#### Extrait de référence
• • • • • • •

L’Etat et la FDJ espèrent un succès populaire pour la vente d’actions de la Française des Jeux lors des deux semaines à venir. Mais faut-il nécessairement se jeter sur les titres FDJ dès le 7 novembre au matin ?

Premiers arrivés, premiers servis ?

Pas de panique ! Il n’est pas nécessaire de vous précipiter dans une agence bancaire ou d’ouvrir un compte chez un courtier en ligne dès jeudi matin ! La période de réservation des actions FDJ s’étale du 7 au 19 novembre, inclus. L’achat d’actions, effectif, n’interviendra qu’à l’issue de cette période de réservation, en vue d’une première cotation attendue le 21 novembre.

Tous les particuliers réservant des actions FDJ auront la possibilité de maintenir (ou révoquer) leur achat d’ici au 19 novembre. Il n’y aura donc pas de prime au premier souscripteur. Seuls les particuliers souhaitant acheter un très gros nombre d’actions risquent de ne pas obtenir l’ensemble des titres réservés. Schématiquement, vous pourrez obtenir 100% des actions réclamées jusqu’à un certain seuil, 20 actions par exemple, puis uniquement 50% des titres réservés au-delà.

• • • • • • •

#### Tâches à réaliser
- A) Relevez toutes les dates de novembre citées dans l'extrait sur la vente d'actions FDJ, sans doublon.
- B) Reprenez l'extrait sur la vente d'actions FDJ et poursuivez-le après sa dernière phrase.
Les entrées qui suivent forment un matériau distinct de l'extrait.

• • • • • • •

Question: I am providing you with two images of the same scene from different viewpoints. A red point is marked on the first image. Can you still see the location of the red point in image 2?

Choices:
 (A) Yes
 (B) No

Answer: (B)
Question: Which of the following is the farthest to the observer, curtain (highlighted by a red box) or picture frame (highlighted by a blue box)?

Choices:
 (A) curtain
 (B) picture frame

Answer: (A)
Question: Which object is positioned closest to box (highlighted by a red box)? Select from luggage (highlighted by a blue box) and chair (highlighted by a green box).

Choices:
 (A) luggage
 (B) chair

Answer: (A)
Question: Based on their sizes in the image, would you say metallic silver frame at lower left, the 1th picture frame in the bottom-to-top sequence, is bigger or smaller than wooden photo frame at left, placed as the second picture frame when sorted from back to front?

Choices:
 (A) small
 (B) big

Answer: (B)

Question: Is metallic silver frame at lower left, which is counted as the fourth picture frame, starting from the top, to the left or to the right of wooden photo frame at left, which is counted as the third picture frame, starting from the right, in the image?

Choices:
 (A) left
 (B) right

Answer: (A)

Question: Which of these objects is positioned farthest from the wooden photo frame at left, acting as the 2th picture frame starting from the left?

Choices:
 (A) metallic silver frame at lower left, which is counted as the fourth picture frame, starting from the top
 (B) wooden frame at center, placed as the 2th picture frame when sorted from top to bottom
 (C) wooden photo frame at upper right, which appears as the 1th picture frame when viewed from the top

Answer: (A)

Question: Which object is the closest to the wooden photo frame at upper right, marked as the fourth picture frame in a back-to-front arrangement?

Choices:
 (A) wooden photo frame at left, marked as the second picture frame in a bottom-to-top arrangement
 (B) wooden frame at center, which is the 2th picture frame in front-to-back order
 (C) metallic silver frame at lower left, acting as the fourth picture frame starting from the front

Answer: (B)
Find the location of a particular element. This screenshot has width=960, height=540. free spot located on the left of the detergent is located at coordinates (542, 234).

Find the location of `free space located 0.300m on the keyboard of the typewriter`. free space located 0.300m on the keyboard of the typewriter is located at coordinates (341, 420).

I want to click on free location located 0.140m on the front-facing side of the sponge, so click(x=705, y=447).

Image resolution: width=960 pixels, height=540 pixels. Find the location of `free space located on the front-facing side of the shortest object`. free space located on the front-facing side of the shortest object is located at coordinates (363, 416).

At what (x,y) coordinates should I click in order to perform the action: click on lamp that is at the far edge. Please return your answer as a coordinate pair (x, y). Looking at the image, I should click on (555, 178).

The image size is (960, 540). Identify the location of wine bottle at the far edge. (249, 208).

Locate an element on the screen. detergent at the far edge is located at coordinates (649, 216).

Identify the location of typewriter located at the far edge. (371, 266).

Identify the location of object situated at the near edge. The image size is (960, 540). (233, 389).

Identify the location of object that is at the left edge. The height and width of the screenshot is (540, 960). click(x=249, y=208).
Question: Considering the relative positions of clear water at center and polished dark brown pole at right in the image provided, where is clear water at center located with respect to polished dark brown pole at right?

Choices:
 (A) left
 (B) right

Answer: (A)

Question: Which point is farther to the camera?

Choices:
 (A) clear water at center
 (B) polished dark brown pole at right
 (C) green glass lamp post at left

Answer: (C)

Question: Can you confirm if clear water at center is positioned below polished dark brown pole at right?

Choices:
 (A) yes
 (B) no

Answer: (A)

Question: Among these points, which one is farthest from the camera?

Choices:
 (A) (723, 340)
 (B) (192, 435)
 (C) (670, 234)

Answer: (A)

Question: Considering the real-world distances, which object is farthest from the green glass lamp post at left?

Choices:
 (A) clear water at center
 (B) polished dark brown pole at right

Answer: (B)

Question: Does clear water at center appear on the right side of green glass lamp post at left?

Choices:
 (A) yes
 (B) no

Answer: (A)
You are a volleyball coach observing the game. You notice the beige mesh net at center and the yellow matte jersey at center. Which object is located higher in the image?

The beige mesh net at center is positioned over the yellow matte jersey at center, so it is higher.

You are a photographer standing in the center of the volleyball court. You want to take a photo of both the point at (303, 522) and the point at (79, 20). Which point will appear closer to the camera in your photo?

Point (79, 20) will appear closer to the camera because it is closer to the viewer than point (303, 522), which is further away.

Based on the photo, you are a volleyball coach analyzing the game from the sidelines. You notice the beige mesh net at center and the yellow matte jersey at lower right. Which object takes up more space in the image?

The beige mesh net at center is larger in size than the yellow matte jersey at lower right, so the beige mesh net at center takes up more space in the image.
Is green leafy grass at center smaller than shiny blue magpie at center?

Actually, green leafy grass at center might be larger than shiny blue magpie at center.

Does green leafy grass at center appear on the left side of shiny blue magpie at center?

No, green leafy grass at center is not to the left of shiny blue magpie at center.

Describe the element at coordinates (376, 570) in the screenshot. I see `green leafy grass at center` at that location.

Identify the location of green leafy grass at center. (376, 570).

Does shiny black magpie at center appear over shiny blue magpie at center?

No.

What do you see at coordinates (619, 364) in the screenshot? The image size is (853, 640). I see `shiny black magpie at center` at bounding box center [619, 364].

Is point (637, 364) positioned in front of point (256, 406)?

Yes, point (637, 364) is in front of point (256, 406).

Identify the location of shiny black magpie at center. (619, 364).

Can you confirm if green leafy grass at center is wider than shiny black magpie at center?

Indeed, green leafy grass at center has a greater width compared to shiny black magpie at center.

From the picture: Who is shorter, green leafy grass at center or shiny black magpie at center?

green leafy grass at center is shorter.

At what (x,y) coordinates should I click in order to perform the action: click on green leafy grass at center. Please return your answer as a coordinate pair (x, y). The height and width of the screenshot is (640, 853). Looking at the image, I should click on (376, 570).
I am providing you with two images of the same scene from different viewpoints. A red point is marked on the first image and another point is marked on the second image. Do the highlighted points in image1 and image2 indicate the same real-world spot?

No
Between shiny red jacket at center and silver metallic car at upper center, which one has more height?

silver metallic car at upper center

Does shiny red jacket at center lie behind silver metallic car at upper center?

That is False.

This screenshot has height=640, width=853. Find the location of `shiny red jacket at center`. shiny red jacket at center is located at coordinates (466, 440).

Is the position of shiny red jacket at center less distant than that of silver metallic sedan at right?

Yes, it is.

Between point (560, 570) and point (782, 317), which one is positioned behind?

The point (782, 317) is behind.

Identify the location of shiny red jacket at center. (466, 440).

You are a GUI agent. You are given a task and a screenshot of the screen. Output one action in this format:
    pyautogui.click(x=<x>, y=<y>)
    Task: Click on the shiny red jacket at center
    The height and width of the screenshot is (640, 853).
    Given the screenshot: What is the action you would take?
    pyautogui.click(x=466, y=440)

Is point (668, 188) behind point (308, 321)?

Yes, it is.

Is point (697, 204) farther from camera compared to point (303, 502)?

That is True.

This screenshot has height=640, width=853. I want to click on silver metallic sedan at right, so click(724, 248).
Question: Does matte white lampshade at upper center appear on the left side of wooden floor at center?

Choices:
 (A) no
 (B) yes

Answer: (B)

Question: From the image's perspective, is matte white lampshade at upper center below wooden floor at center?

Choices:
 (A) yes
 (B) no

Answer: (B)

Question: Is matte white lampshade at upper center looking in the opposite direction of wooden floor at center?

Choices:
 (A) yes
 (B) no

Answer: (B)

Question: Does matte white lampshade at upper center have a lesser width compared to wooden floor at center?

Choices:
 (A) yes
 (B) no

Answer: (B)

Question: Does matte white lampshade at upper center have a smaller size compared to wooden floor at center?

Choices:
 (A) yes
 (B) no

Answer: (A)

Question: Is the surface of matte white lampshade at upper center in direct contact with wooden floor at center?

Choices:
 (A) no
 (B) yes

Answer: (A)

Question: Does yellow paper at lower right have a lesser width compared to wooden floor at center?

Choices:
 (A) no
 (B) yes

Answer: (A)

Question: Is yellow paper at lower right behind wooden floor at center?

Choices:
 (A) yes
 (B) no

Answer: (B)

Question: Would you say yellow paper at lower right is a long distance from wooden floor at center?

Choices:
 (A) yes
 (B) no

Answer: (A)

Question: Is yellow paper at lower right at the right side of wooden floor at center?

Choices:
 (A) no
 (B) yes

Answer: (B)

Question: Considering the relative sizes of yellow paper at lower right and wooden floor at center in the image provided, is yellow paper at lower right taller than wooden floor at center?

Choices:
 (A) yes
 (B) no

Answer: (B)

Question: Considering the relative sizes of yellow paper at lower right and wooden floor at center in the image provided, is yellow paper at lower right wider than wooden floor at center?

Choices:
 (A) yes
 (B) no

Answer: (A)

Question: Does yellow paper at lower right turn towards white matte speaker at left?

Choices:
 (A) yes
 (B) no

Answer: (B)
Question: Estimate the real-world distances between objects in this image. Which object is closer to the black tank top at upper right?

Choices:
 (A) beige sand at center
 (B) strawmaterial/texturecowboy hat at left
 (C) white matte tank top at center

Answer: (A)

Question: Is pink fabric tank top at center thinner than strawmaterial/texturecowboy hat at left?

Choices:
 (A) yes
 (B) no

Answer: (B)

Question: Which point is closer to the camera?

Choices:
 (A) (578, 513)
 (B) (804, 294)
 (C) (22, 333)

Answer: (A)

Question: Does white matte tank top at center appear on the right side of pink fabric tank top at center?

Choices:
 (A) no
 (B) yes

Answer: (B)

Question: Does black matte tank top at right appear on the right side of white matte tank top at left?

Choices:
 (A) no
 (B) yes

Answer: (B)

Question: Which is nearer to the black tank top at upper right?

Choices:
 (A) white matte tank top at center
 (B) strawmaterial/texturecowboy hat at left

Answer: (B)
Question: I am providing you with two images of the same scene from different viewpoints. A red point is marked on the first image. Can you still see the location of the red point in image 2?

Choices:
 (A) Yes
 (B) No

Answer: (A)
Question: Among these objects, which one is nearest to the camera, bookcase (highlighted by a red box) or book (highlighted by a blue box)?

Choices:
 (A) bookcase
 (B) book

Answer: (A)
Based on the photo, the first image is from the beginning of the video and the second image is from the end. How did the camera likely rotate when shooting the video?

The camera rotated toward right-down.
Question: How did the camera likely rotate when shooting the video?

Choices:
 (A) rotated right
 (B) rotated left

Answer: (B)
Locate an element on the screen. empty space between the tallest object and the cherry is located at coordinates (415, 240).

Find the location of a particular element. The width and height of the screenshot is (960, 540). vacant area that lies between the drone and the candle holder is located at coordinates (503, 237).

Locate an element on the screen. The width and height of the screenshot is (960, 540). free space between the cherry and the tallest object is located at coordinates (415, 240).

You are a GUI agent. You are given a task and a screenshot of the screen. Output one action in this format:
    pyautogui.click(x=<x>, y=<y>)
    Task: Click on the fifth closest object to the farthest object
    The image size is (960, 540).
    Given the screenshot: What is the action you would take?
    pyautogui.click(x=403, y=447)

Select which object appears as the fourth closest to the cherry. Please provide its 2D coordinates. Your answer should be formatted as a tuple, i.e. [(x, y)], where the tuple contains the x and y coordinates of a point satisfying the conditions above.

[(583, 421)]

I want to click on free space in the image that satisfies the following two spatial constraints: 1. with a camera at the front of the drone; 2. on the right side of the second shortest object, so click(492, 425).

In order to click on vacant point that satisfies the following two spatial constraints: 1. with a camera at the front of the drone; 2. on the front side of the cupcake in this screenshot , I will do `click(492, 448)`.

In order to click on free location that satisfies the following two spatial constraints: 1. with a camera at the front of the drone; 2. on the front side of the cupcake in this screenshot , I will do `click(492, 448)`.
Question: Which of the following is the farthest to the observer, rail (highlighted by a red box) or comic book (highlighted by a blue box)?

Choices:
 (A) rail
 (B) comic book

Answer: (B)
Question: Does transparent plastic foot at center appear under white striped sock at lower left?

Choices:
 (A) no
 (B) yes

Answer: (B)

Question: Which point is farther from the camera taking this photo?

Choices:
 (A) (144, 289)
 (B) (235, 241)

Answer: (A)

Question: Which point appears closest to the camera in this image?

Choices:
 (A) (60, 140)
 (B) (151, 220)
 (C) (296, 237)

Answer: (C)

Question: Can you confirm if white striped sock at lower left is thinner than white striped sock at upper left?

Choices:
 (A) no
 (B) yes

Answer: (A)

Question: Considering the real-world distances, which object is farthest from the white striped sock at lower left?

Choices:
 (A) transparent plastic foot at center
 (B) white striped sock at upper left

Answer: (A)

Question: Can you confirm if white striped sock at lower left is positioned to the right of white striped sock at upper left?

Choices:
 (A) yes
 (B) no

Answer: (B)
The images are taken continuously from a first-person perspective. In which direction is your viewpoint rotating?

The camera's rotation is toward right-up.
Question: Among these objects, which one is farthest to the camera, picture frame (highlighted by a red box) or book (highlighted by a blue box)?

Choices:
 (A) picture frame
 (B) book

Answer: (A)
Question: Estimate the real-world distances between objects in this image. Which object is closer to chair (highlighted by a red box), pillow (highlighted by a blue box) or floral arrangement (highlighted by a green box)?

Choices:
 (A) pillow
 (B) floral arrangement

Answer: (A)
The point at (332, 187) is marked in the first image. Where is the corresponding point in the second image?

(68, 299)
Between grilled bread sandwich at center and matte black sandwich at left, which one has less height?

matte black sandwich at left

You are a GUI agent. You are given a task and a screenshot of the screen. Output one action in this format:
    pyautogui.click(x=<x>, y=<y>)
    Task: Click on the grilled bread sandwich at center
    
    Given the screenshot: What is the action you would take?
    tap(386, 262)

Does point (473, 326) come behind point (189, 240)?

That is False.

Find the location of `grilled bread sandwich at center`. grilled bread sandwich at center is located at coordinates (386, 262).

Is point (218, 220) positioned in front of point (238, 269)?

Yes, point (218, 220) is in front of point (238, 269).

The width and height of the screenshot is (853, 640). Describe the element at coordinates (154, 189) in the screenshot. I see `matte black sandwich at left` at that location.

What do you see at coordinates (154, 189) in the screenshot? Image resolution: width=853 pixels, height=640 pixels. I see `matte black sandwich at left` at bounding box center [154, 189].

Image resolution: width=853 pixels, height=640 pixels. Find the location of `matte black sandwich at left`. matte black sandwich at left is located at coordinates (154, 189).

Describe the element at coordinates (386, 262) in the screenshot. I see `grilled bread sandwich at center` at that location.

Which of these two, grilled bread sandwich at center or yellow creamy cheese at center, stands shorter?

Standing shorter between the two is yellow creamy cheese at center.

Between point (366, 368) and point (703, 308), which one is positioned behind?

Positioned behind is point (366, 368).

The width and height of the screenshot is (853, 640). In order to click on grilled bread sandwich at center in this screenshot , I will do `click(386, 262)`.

• • • • • • •

#### Réponses attendues
- A) 7 novembre, 19 novembre, 21 novembre

- B)
Faut-il acheter tout de suite ou attendre quelques semaines ?

« Il n’est absolument pas certain que l’introduction en bourse de la FDJ soit un succès, ni que les cours de son action s’apprécient dans les mois à venir », modère Nicolas Chéron, responsable de la recherche marchés du courtier Binck. L’introduction en bourse de la FDJ intervient en outre dans une période où « les indices boursiers flirtent avec leurs plus hauts historiques », l'analyste de Binck.fr rappelant qu'ils pourraient redescendre, et entraîner le titre FDJ dans leur sillage : « L’investisseur prudent aura peut-être intérêt à laisser passer l’introduction et les premières semaines de cotations pour voir comment la FDJ était accueillie par les marchés. Il n’est pas inhabituel de voir l’action d’une société évoluer sous son cours d’introduction dans les semaines qui suivent. »

« L’investisseur prudent aura peut-être intérêt à laisser passer l’introduction »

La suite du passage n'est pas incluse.